━━━━━ Selected excerpt ━━━━━

Published Date: Sep 2015
The Police Ombudsman has concluded that a police officer failed to summon medical assistance for a man who had been attacked outside a nightclub, and who said he was later told by medical staff that he was "lucky to be alive".
The man suffered head and face injuries after intervening to help a friend who was being attacked by five other men outside a County Antrim nightclub last November.
After managing to escape and run off, the man met up with his brother who spoke to a female officer when she got out of a police car which stopped nearby.
He told her about the assault and the officer allegedly replied: “It’s none of my business. Come back when you are sober.”
When told that he was not drunk, the officer was reported to have “wanted nothing to do with it”.
The complainant said it should have been apparent that he had suffered facial injuries, yet the officer did not take his details or arrange for medical attention.
The man made his way home, but said he had to attend the local accident and emergency unit later that morning. He described suffering memory loss for four hours and said medical staff told him that he was lucky to be alive.
The man’s mother reported the incident the following afternoon and police commenced an investigation into the attack.
During his enquiries into whether police had failed to assist the man, a Police Ombudsman investigator obtained all relevant police documentation and also established that the encounter had not been captured on CCTV.
Police records showed that police had responded to two reports of fighting in the area that night. Four police cars attended at around 12.30am, and three cars were sent in response to more fighting shortly after 2am.
The circumstances described by the complainant suggested it was an officer responding to the second incident who his brother had spoken to.
There had been four female officers among the police crews dealing with that call – three of whom matched the description provided by the complainant and his brother. None of the officers recalled having spoken to anyone with facial injuries.
One of those officers had also been on patrol in a car which matched a description provided by the two brothers, but when questioned she said all had been peaceful when she arrived at the scene and she had not got out of the police car or spoken to anyone.
Given the similar accounts provided by the two brothers, and the fact they tallied with police records, the Police Ombudsman investigator found that an officer had failed to record the man’s details or secure him medical assistance.
However, no disciplinary action could be taken as it proved impossible to positively identify the officer involved.

━━━━━ Extracted records ━━━━━

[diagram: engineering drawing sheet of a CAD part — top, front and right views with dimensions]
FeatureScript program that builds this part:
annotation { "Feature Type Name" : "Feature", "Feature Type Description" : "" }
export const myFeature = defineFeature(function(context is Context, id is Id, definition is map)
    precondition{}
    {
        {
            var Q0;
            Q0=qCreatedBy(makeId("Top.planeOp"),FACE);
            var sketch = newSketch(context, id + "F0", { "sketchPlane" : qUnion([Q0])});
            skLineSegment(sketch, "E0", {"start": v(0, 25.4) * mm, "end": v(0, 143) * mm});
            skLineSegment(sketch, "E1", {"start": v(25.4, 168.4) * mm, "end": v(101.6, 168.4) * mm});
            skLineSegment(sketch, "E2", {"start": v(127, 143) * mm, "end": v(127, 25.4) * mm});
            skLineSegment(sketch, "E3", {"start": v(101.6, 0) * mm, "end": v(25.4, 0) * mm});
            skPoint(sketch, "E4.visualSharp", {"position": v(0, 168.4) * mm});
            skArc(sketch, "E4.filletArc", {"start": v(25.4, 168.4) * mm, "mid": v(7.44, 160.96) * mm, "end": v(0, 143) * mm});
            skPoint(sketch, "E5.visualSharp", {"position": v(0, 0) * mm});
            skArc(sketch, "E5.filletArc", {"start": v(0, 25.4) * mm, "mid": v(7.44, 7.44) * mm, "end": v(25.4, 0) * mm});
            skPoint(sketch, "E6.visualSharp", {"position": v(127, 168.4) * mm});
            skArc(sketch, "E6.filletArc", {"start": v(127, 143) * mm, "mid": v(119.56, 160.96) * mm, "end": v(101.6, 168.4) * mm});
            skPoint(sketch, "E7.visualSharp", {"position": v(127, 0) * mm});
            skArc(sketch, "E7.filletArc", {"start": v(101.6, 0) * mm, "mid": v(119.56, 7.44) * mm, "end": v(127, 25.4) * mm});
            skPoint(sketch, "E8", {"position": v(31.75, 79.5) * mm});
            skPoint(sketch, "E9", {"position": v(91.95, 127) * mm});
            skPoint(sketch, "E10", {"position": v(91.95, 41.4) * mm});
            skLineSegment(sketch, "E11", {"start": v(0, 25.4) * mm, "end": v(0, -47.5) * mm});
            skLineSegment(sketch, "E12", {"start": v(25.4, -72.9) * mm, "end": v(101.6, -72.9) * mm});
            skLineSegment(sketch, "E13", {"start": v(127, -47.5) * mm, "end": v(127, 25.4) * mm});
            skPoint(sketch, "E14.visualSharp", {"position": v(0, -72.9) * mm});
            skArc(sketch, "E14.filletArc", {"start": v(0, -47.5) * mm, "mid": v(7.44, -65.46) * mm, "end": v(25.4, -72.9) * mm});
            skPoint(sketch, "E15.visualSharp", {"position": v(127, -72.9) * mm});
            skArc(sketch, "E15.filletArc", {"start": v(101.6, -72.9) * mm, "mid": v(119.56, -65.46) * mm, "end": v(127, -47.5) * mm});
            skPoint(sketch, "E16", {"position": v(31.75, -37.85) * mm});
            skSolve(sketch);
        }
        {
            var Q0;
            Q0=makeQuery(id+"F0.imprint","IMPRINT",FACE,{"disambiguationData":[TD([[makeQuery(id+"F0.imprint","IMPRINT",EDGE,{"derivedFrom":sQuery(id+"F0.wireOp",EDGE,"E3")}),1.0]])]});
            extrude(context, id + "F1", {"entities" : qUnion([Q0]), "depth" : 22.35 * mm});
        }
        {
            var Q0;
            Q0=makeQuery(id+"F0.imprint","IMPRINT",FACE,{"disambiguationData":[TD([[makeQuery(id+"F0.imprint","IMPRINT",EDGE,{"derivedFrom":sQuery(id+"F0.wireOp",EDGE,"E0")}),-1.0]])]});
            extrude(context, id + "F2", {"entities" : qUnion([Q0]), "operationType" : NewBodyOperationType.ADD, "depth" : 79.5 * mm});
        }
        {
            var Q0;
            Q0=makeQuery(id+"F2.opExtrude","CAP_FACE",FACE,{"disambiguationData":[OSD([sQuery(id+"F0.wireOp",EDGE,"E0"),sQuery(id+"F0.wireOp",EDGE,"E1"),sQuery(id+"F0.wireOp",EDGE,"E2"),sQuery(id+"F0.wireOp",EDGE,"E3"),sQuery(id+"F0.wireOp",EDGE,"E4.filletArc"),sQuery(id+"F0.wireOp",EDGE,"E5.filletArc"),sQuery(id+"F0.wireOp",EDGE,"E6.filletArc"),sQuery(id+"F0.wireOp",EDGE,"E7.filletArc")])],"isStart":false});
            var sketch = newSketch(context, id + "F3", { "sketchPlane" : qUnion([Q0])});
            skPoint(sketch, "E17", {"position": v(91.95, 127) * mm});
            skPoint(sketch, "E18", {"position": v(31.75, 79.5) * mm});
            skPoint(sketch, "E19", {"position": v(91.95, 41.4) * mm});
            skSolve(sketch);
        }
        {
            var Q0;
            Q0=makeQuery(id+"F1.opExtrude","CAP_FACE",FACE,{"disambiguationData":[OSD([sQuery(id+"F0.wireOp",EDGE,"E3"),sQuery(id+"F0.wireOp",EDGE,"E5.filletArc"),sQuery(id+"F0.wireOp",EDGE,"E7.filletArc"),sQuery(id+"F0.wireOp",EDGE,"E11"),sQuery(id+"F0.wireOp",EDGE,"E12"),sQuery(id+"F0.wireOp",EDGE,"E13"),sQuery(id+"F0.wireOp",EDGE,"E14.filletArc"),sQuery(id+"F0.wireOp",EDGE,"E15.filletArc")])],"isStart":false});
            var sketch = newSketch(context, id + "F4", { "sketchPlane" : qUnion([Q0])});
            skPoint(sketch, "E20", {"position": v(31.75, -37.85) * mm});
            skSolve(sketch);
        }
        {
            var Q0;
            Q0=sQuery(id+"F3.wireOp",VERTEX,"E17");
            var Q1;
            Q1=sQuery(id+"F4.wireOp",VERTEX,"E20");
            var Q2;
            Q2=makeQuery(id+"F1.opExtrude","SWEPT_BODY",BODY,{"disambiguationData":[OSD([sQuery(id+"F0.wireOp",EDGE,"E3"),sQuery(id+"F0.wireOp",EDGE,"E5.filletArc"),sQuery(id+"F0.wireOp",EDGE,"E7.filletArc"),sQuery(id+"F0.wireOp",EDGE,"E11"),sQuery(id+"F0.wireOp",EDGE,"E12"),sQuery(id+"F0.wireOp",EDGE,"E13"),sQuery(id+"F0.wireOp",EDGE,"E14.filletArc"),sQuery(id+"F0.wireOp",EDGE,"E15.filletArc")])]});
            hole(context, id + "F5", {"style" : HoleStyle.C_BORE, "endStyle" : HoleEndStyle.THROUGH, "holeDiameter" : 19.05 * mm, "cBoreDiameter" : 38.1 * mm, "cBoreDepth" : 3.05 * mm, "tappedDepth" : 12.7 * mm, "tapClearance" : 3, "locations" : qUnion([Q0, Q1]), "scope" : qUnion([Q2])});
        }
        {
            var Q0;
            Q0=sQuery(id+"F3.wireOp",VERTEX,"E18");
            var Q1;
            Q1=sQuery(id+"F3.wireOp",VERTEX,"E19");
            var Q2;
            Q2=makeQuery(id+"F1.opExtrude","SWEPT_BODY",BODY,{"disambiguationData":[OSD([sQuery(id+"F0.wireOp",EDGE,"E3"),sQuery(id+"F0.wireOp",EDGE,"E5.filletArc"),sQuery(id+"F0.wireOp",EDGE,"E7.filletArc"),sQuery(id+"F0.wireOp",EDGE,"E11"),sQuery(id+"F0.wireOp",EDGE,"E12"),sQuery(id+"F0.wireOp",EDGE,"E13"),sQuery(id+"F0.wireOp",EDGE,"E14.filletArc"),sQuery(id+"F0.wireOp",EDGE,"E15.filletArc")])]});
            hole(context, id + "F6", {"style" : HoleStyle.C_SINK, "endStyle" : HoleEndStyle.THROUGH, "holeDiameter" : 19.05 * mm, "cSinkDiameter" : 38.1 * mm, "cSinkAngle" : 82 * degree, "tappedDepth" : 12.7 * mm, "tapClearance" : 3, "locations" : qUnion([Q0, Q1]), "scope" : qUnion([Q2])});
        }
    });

━━━━━

Copy the stretch of the Police Ombudsman report from "After managing to" through "to be alive." word for word.

#### The completed task
After managing to escape and run off, the man met up with his brother who spoke to a female officer when she got out of a police car which stopped nearby.
He told her about the assault and the officer allegedly replied: “It’s none of my business. Come back when you are sober.”
When told that he was not drunk, the officer was reported to have “wanted nothing to do with it”.
The complainant said it should have been apparent that he had suffered facial injuries, yet the officer did not take his details or arrange for medical attention.
The man made his way home, but said he had to attend the local accident and emergency unit later that morning. He described suffering memory loss for four hours and said medical staff told him that he was lucky to be alive.